J'arrive, pose le pied, le premier pied à quai.
Cigarette, le pas assuré je marche vite, je vais tout droit et accélère encore le pas. J'hume l'air citadin et goûte à plein poumon la sensation précieuse de ce qui, je le sais, va m'emplir de tout, va faire bouillir mon poul. Quelques heures volées, le temps de perdre pieds, là où tout et possible, sans limites, sans pudeur, dans le chaud, la sueur.
Je le devine déjà, celui qui m'attend là, celui que je rejoins. Son sourire au perron, me souhaite la bienvenue. Retrouvailles en pagaille, nous brisons dans l'éclat l'attente de nos émois. Tout autour de nos corps crépitants d'étincelles, du rouge, du noir, du bleu ; c'est chimique, c'est physique.
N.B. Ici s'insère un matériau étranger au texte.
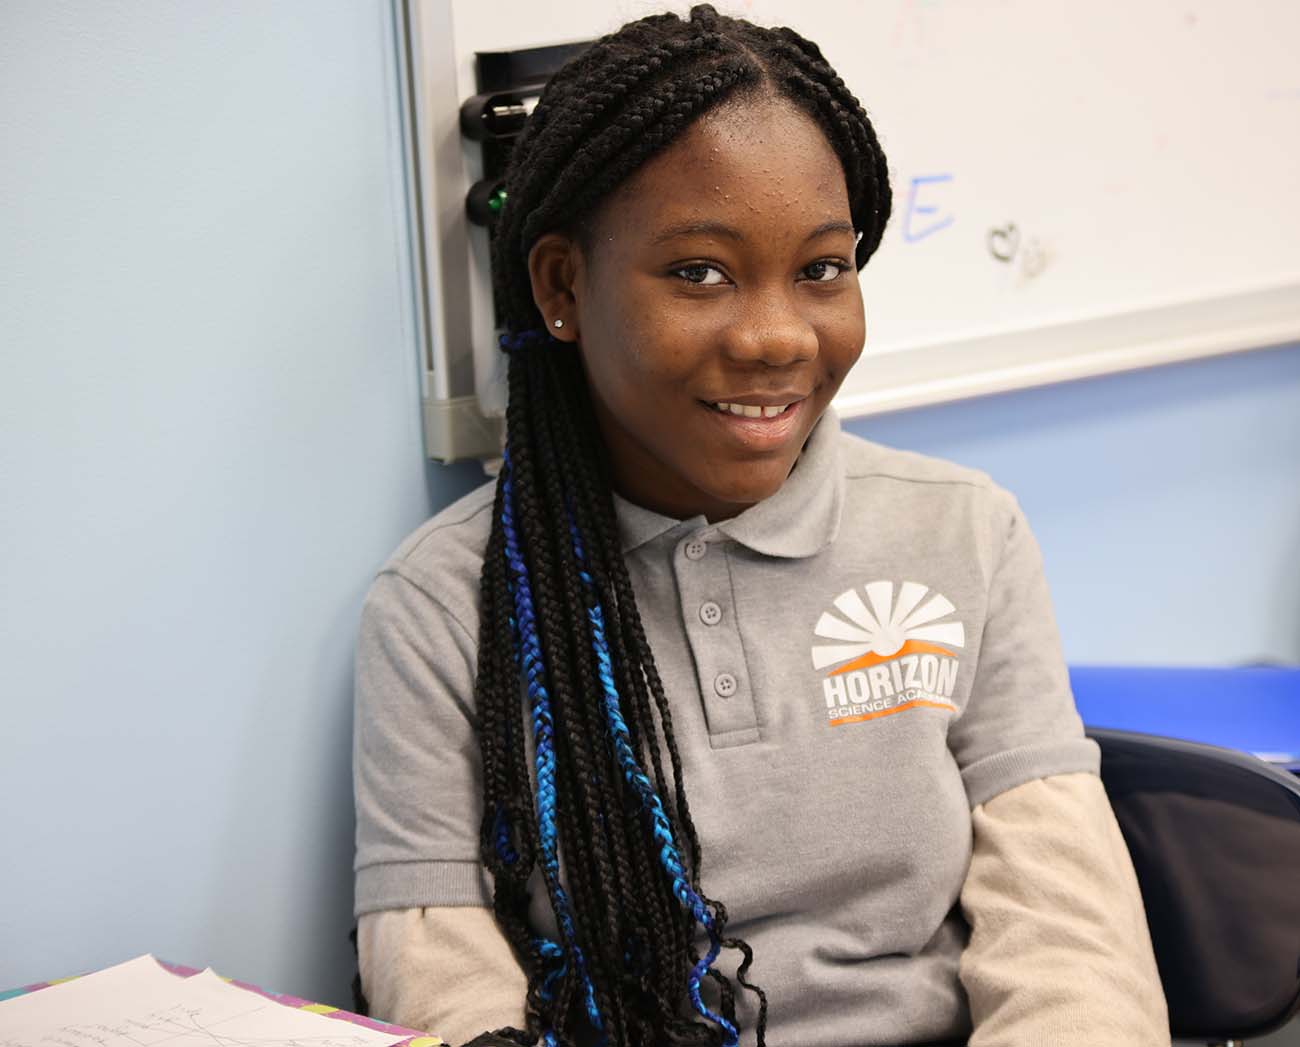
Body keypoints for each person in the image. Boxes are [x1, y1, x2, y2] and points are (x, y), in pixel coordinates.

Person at [352, 6, 1170, 1046]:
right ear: (563, 286)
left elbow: (1070, 941)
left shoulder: (964, 536)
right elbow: (445, 986)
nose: (776, 337)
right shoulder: (440, 604)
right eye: (699, 273)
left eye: (822, 269)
Nourris de nos parfums, l'appétence s'apaise, cédant un peu de place au couple d'éphémère. Parler, rire, marcher, goûter, rire, s'embrasser. Les minutes galopent, elles sont devenues folles. Pourtant baignés dedans avec fluidité, le flot des gens, la foule et les passants semblent soudain de trop, leur imposture nous pèse, la famine revient. Pas besoin d'avouer, on le sent, on le sait. Nos pas déroulent ensembles, guidés par le besoin et nous mènent hâtivement dans nos appartements. Une dernière fois, juste un dernier repas, nous dévorons nos corps, tamisés par l'odeur d'une orgie de saveurs. Déjà l'issue approche, son sourire reste intact et puis le mien s'efface.
Lentement sur le quai, la foulée résignée, j'entre dans ce wagon qui me semble prison. L'asphalte recule sous moi gravé de mes stigmates, le galop de mon pouls lentement ralenti s'accordant dans mes reins au ronronnement du train. Les paupières figées, j'essaye d'imaginer ce qu'il reste de moi dans l'empreinte de ses doigts.
Rien ne sert de nier, le contrat est signé, vices comme procédure, les clauses sont respectées, le dossier est fermé.